Per-instance keypoint data:

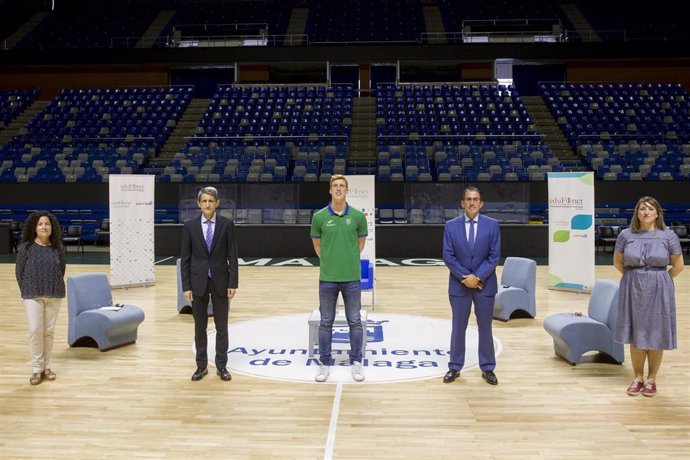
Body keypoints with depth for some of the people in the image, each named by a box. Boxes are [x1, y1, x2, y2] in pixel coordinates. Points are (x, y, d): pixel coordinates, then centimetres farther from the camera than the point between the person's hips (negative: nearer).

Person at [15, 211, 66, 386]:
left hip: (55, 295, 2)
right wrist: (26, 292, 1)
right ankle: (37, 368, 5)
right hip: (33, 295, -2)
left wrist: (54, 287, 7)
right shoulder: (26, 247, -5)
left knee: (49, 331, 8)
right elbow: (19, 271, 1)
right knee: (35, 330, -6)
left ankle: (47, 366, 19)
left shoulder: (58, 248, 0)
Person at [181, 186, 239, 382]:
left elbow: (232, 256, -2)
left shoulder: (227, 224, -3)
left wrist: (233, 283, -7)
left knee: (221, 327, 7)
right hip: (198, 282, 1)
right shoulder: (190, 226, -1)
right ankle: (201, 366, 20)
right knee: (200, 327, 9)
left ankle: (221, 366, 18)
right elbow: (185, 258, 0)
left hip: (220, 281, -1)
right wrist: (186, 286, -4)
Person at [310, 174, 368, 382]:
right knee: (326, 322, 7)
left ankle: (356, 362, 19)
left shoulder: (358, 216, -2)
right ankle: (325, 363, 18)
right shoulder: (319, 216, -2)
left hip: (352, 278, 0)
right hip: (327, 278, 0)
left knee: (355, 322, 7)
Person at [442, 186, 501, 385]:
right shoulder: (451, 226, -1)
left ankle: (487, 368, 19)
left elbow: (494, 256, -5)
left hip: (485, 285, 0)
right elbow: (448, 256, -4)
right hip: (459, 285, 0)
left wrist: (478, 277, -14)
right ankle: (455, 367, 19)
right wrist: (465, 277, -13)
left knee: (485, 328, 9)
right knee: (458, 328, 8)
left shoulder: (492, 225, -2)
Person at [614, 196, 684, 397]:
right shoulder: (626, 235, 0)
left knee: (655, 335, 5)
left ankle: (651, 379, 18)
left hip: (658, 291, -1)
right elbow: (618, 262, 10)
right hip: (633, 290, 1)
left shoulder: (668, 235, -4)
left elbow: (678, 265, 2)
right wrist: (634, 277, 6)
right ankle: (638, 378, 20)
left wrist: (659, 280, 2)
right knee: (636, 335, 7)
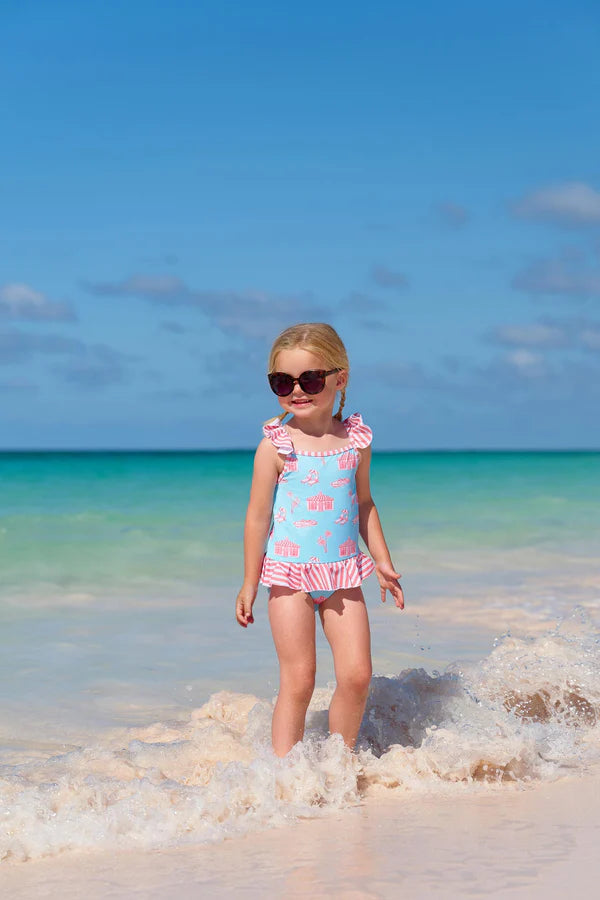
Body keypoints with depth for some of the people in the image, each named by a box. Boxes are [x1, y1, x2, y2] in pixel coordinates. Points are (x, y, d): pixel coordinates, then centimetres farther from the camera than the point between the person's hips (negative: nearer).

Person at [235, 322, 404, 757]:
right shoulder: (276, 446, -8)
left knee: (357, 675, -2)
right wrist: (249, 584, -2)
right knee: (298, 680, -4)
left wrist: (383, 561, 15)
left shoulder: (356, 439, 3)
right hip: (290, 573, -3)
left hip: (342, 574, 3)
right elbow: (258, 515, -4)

* **What you will do**
Please print out the entries above exactly. The pictures stay out.

* **The answer**
Body keypoints with depth for some of the people in the image, each named by a box. Boxes are [x1, y1, x2, y2] in pixel coordinates. Points are (x, y, d): pixel coordinates, then centimetres farther from the camera than the point between the person's hips (negative: nearer).

Person at [15, 211, 66, 386]:
left hip: (55, 295, 2)
right wrist: (26, 292, 1)
right ankle: (37, 368, 5)
right hip: (33, 295, -2)
left wrist: (54, 287, 7)
right shoulder: (26, 247, -5)
left knee: (49, 331, 8)
right elbow: (19, 271, 1)
right knee: (35, 330, -6)
left ankle: (47, 366, 19)
left shoulder: (58, 248, 0)
Person at [181, 186, 239, 382]:
left elbow: (232, 256, -2)
left shoulder: (227, 224, -3)
left wrist: (233, 283, -7)
left knee: (221, 327, 7)
right hip: (198, 282, 1)
right shoulder: (190, 226, -1)
right ankle: (201, 366, 20)
right knee: (200, 327, 9)
left ankle: (221, 366, 18)
right elbow: (185, 258, 0)
left hip: (220, 281, -1)
right wrist: (186, 286, -4)
Person at [310, 174, 368, 382]:
right knee: (326, 322, 7)
left ankle: (356, 362, 19)
left shoulder: (358, 216, -2)
right ankle: (325, 363, 18)
right shoulder: (319, 216, -2)
left hip: (352, 278, 0)
right hip: (327, 278, 0)
left knee: (355, 322, 7)
Person at [442, 186, 501, 385]:
right shoulder: (451, 226, -1)
left ankle: (487, 368, 19)
left elbow: (494, 256, -5)
left hip: (485, 285, 0)
right elbow: (448, 256, -4)
right hip: (459, 285, 0)
left wrist: (478, 277, -14)
right ankle: (455, 367, 19)
right wrist: (465, 277, -13)
left knee: (485, 328, 9)
right knee: (458, 328, 8)
left shoulder: (492, 225, -2)
Person at [614, 196, 684, 397]:
right shoulder: (626, 235, 0)
left knee: (655, 335, 5)
left ankle: (651, 379, 18)
left hip: (658, 291, -1)
right elbow: (618, 262, 10)
right hip: (633, 290, 1)
left shoulder: (668, 235, -4)
left elbow: (678, 265, 2)
right wrist: (634, 277, 6)
right ankle: (638, 378, 20)
left wrist: (659, 280, 2)
right knee: (636, 335, 7)
Body keypoints with depth for some of the people in the image, each named by a box. Boxes are [x1, y1, x2, y2] in pixel coordinates. Points are (x, y, d): pixel coordinates, then centimetres farther from the camera than the point between the person's hips (negative: nearer).

Person at [235, 322, 404, 757]:
right shoulder: (276, 446, -8)
left knee: (357, 675, -2)
right wrist: (249, 584, -2)
right knee: (298, 680, -4)
left wrist: (383, 561, 15)
left shoulder: (356, 439, 3)
right hip: (290, 573, -3)
left hip: (342, 574, 3)
right elbow: (258, 515, -4)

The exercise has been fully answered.